In 1946, after World War II, Mr. Barzini returned to a Germany devastated by complete defeat. He met John McCloy, the U.S. high commissioner, who assured him that the Germans were a democracy-loving people who had been forced to live under a totalitarian regime they were too frightened to challenge.

"Every time I was there on a journalistic mission I saw a startlingly new country, only vaguely resembling what I had seen before or what I had read about," Mr. Barzini wrote. "What was the real nature of these people?"

The only constant Mr. Barzini could pin down in Germany's psyche from one metamorphosis to the next was perhaps its very capacity for rapid and radical change.

"The Germans aren't bad basically, but they want to do everything perfectly -- both the good and the evil," Mrs. Kuhnert said.

Now Germany stands on the edge of another transformation, which leaders here intuitively understand must be downplayed. Nobody can say how this bigger Germany will be changed by the addition of 16 million East Germans, who will soon be suffering 50 percent unemployment and who may take 10 to 20 years to reach Western levels of prosperity.

But the people who took to the streets of Leipzig and Dresden to overthrow the East German regime last year carried German, not European Community, flags.

At the Kartoon Cabaret in East Berlin, a group of East German performers parodies this strange notion of grafting a European consciousness over their East German identity, when they had been all prepared to become German again. "If we wanted Europe, we would have said so," one of the performers moaned.

For a short time, East Germans may simply accept European integration as part and parcel of unification. But as they grow more desperate, their support for Europe may depend on whether they see European integration as robbing them of Bonn's assets.

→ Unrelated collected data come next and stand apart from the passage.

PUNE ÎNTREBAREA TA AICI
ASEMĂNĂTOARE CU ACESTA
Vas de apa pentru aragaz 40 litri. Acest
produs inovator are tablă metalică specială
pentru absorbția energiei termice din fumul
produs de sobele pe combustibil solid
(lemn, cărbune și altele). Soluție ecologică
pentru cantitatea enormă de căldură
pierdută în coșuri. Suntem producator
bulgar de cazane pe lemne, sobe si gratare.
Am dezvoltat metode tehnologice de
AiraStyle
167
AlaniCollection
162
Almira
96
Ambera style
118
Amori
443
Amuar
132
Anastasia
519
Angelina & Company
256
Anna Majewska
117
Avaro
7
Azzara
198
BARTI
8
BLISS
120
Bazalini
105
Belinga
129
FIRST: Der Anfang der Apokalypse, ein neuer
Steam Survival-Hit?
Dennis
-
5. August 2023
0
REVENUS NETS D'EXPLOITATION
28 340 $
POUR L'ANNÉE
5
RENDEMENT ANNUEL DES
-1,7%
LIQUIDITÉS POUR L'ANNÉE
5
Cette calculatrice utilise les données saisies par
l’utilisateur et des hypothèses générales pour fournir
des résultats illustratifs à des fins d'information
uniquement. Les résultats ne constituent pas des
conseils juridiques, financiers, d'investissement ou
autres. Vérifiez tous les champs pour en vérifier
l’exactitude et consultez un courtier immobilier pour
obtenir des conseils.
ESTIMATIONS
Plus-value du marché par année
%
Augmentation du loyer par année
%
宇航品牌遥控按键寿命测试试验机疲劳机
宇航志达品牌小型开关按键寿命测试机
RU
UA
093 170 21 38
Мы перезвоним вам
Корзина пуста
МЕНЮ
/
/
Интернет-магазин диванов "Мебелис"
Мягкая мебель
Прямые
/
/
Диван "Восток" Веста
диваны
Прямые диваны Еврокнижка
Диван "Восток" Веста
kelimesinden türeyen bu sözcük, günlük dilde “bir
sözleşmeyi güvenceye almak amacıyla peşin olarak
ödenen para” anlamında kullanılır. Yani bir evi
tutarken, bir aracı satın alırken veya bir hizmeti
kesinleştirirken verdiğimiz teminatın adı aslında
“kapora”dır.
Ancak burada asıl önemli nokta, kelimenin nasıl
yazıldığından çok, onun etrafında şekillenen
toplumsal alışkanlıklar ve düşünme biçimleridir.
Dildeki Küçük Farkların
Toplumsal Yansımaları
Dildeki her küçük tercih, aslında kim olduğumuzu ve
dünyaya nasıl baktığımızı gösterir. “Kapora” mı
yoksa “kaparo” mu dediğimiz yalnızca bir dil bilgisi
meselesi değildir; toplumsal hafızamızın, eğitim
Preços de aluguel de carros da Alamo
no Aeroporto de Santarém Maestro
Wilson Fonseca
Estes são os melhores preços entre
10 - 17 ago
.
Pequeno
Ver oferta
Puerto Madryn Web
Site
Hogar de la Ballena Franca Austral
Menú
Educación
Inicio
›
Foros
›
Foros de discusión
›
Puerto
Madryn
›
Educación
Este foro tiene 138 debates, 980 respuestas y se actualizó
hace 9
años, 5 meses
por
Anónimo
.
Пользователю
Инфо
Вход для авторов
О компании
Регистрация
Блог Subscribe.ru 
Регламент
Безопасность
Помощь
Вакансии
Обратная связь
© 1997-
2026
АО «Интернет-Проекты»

Some analysts argue there is little fundamental change in Germany's goals as a united country this time. Germany has simply realized that it can expand its power economically rather than militarily, they say.

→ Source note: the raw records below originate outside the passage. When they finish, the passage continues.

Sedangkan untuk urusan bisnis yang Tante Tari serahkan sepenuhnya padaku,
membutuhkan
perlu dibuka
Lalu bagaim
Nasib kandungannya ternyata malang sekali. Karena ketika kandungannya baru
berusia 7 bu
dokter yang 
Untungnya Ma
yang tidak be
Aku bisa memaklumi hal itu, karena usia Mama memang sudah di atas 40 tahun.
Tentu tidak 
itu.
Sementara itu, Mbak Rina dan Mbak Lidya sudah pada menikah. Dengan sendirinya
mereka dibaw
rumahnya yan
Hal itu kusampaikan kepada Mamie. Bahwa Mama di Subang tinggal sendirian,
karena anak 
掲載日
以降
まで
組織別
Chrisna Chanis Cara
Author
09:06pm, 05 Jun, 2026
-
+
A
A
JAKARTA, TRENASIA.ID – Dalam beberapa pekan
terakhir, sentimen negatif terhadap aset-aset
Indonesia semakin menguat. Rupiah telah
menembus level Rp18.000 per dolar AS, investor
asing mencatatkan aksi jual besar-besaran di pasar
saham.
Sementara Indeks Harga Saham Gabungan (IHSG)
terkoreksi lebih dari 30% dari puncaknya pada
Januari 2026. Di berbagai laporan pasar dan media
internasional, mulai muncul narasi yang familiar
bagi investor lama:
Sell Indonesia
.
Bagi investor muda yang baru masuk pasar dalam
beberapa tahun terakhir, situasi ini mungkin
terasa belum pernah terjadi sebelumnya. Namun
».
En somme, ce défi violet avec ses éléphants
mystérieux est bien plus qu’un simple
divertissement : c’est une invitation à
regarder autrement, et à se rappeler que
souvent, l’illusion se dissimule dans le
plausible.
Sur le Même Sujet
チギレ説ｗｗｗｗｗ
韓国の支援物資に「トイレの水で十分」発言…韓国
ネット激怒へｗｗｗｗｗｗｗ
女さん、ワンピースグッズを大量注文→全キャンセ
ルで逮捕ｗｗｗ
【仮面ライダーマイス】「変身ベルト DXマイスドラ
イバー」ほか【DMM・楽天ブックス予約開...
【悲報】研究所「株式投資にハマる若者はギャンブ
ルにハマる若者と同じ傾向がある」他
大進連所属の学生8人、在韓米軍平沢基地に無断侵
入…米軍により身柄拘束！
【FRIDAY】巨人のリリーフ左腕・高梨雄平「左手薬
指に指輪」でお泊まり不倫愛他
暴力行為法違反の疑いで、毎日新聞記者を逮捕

Despite the scattered, private grumbling in European capitals, the economic might of Germany is not nearly as alarming for its neighbors as the country's earlier drives for military domination.

But for people like Traute Kuhnert, the sad legacy of Germany's years as a united country from 1871 to 1945 have not been erased by 45 years of democracy in the West. The earlier years have left a troubled, sometimes bitter sense of what it means to be German.

As her country enjoys its rebirth as a sovereign nation and she rounds out her years as one of its 78 million citizens, Mrs. Kuhnert has one overriding wish.

"I do hope, from the bottom of my heart, that we can produce something good, that people will learn to respect us," the elderly woman said and continued her walk toward the Brandenburg Gate.